About Digital Asset Technologies Inc.

Digital Asset Technologies (CSE: DATT) is a publicly traded investment issuer that identifies and makes equity investments in global companies that are developing and commercializing technology. Through its portfolio company, Liquidlink AI Corp., the Company has entered the blockchain technology sector with a focus on real-world asset tokenization, decentralized infrastructure, and advanced trading analytics.

Email: info@datech.ca
Learn more: https://www.datech.ca

About Liquidlink AI Corp.

LiquidLink is a portfolio company of Digital Asset Technologies Inc., focused on building secure, interoperable infrastructure for the tokenized economy. Its flagship product, Xrpfy, provides self-custody discovery tools, trading intelligence, and RWA launchpad capabilities for the XRPL ecosystem. LiquidLink is now expanding its focus to include high-availability infrastructure on the Bitcoin Lightning Network, designed to power instant, global transactions for both Bitcoin and a new wave of tokenized assets.

Media Contact:
Marcus Ingram
marcus@liquidlink.ai

LiquidLink Website: https://liquidlink.ai
LiquidLink X (Twitter): @LiquidLink_XRP

The Canadian Securities Exchange does not accept responsibility for the adequacy or accuracy of this release and has neither approved nor disapproved the contents of this press release.

For further information, please contact Marcus Ingram, CEO, marcus@liquidlink.ai.

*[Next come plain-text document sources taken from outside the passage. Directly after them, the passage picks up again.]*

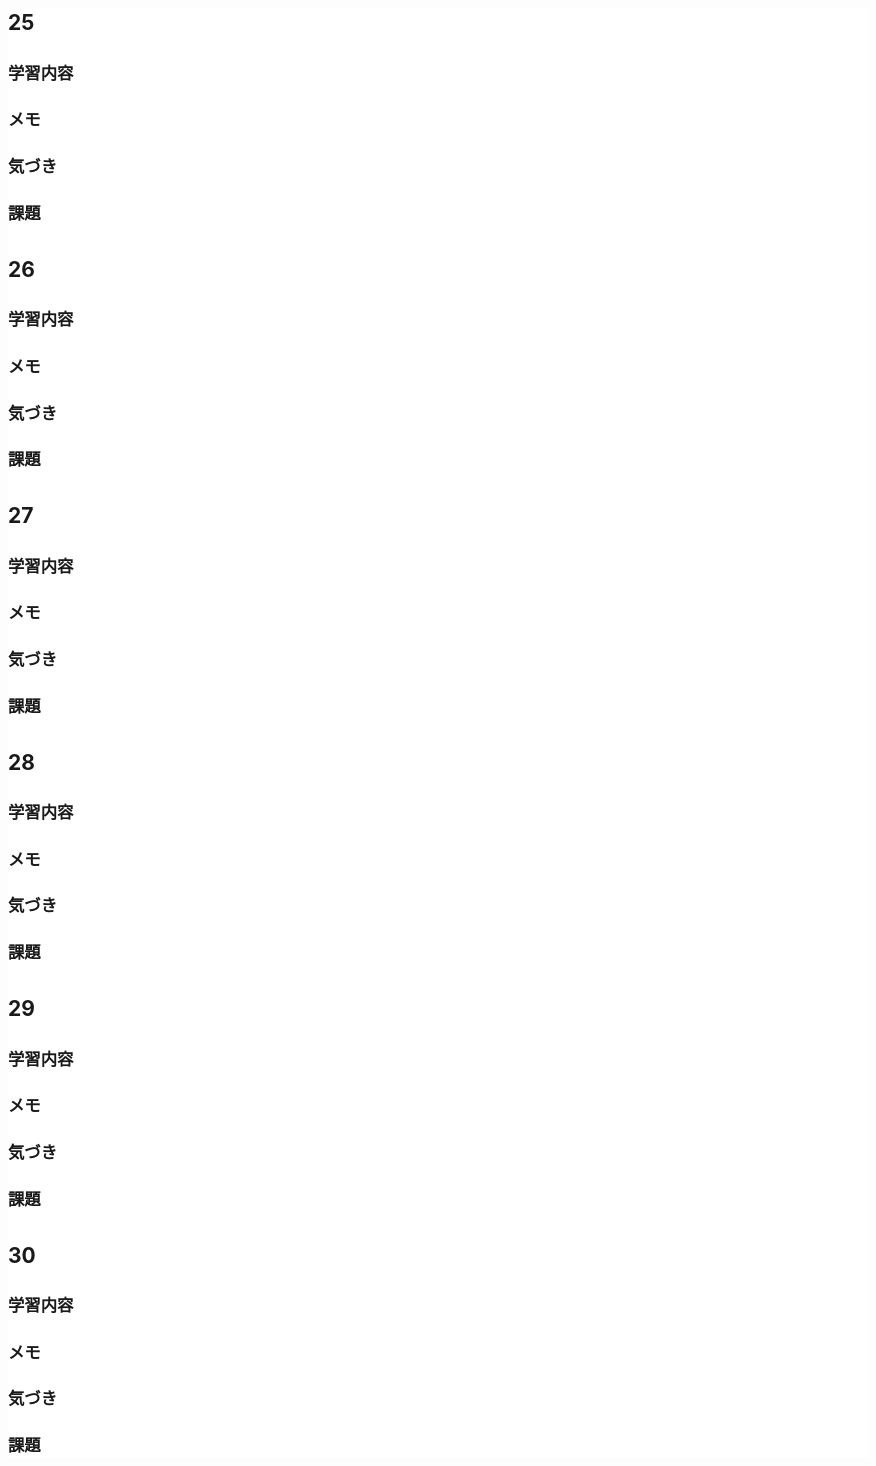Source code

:## 25
### 学習内容
### メモ
### 気づき
### 課題

## 26
### 学習内容
### メモ
### 気づき
### 課題

## 27
### 学習内容
### メモ
### 気づき
### 課題

## 28
### 学習内容
### メモ
### 気づき
### 課題

## 29
### 学習内容
### メモ
### 気づき
### 課題

## 30
### 学習内容
### メモ
### 気づき
### 課題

Cautionary Note regarding Forward Looking Statements

This press release contains forward-looking statements. Forward-looking statements can be identified by the use of words such as, “subject to”, or variations of such words and phrases or state that certain actions, events or results “may” or “will” be taken, occur or be achieved. Forward-looking statements in this news release include, but are not limited to, statements regarding the size of the Offering, the timing for completion of the Offering, the use of the proceeds of the Offering, the Company’s business strategy, current and future investments, and updated Investment Policy. Forward-looking statements are based on assumptions, but the actual results may be materially different from any future expectations expressed or implied by the forward-looking statements. The forward-looking statements can be affected by known and unknown risks, uncertainties and other factors, including, but not limited to, the equity markets generally and a failure to obtain the necessary approvals from the Canadian Securities Exchange. Accordingly, readers should not place undue reliance on forward-looking statements.

This press release does not constitute an offer to sell or the solicitation of an offer to buy any securities in any jurisdiction. Neither the Convertible Debentures nor the Warrants being offered, nor the Common Shares issuable upon the conversion or exchange thereof, have been or will be registered under the 1933 Act or state securities laws. Accordingly, the Convertible Debenture Units may not be offered or sold to U.S. persons except pursuant to applicable exemptions from the registration requirements of the 1933 Act and applicable state securities laws is available.